— START DATA ROWS —

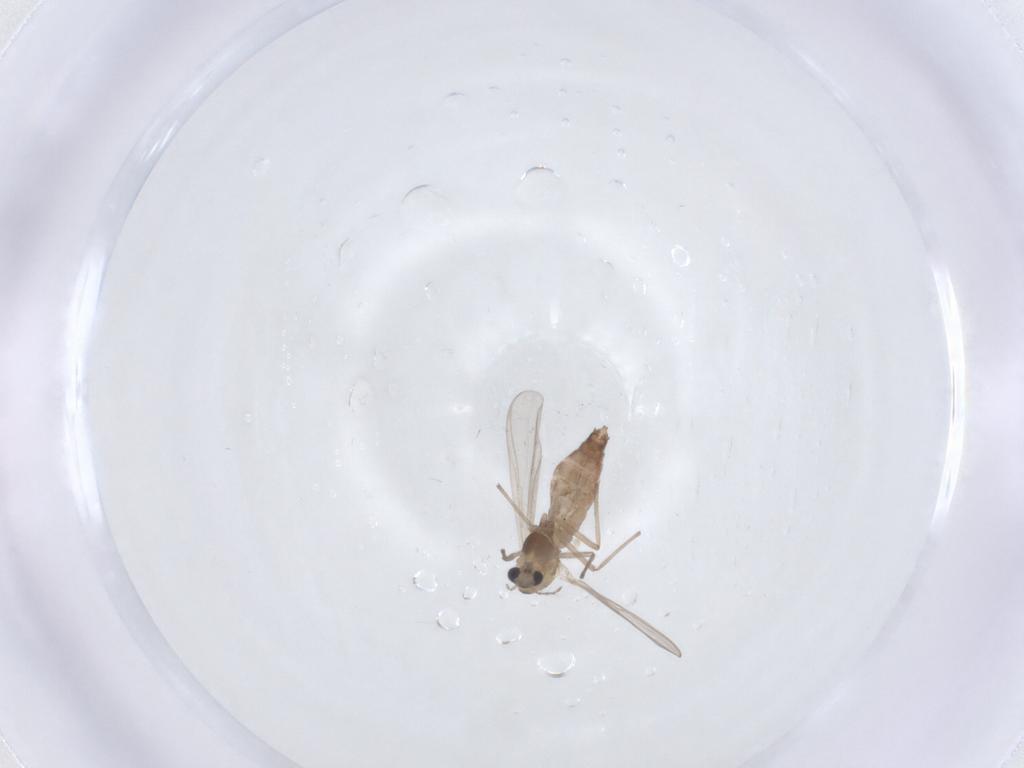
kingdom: Animalia
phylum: Arthropoda
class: Insecta
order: Diptera
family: Chironomidae
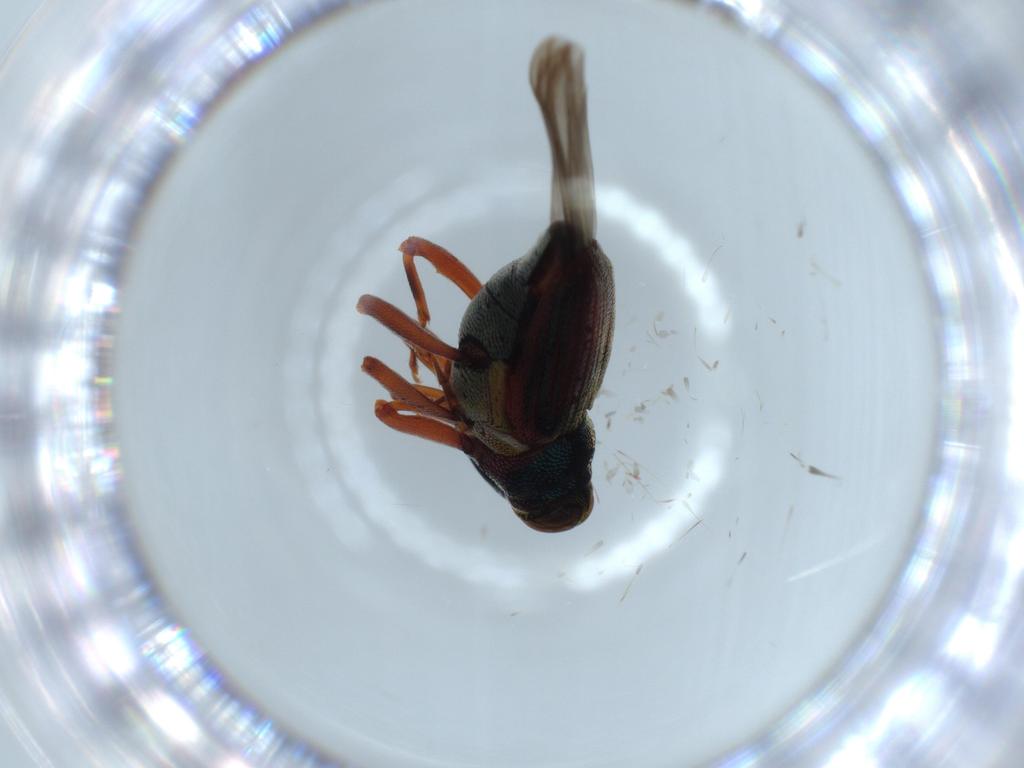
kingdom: Animalia
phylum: Arthropoda
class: Insecta
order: Coleoptera
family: Curculionidae
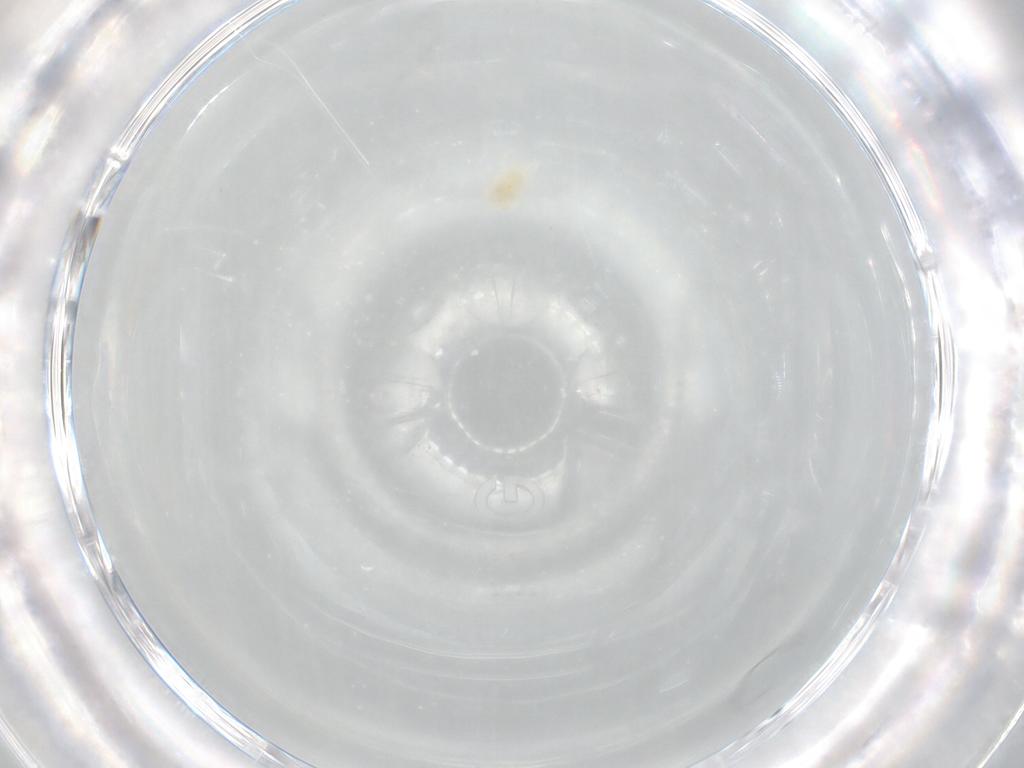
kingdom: Animalia
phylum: Arthropoda
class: Arachnida
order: Trombidiformes
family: Eupodidae
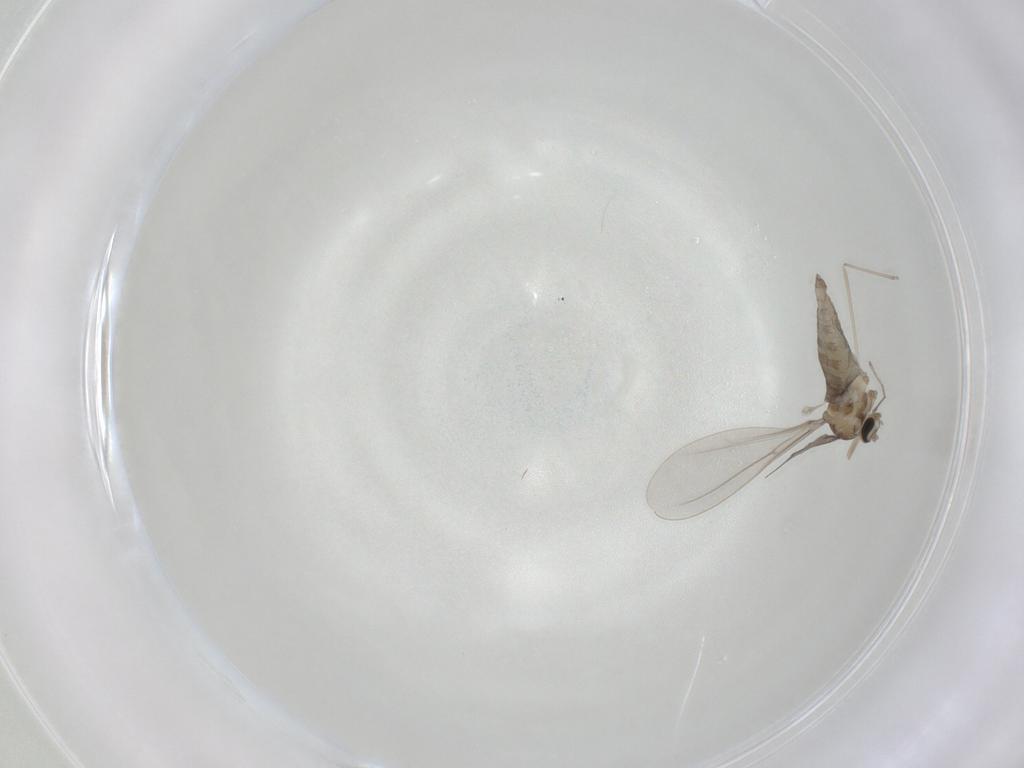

— END DATA ROWS —

» WORK INSTRUCTIONS: Return these lines word for word, leaving the pictures out of your answer.

» FINISHED TASK:
kingdom: Animalia
phylum: Arthropoda
class: Insecta
order: Diptera
family: Chironomidae
kingdom: Animalia
phylum: Arthropoda
class: Insecta
order: Coleoptera
family: Curculionidae
kingdom: Animalia
phylum: Arthropoda
class: Arachnida
order: Trombidiformes
family: Eupodidae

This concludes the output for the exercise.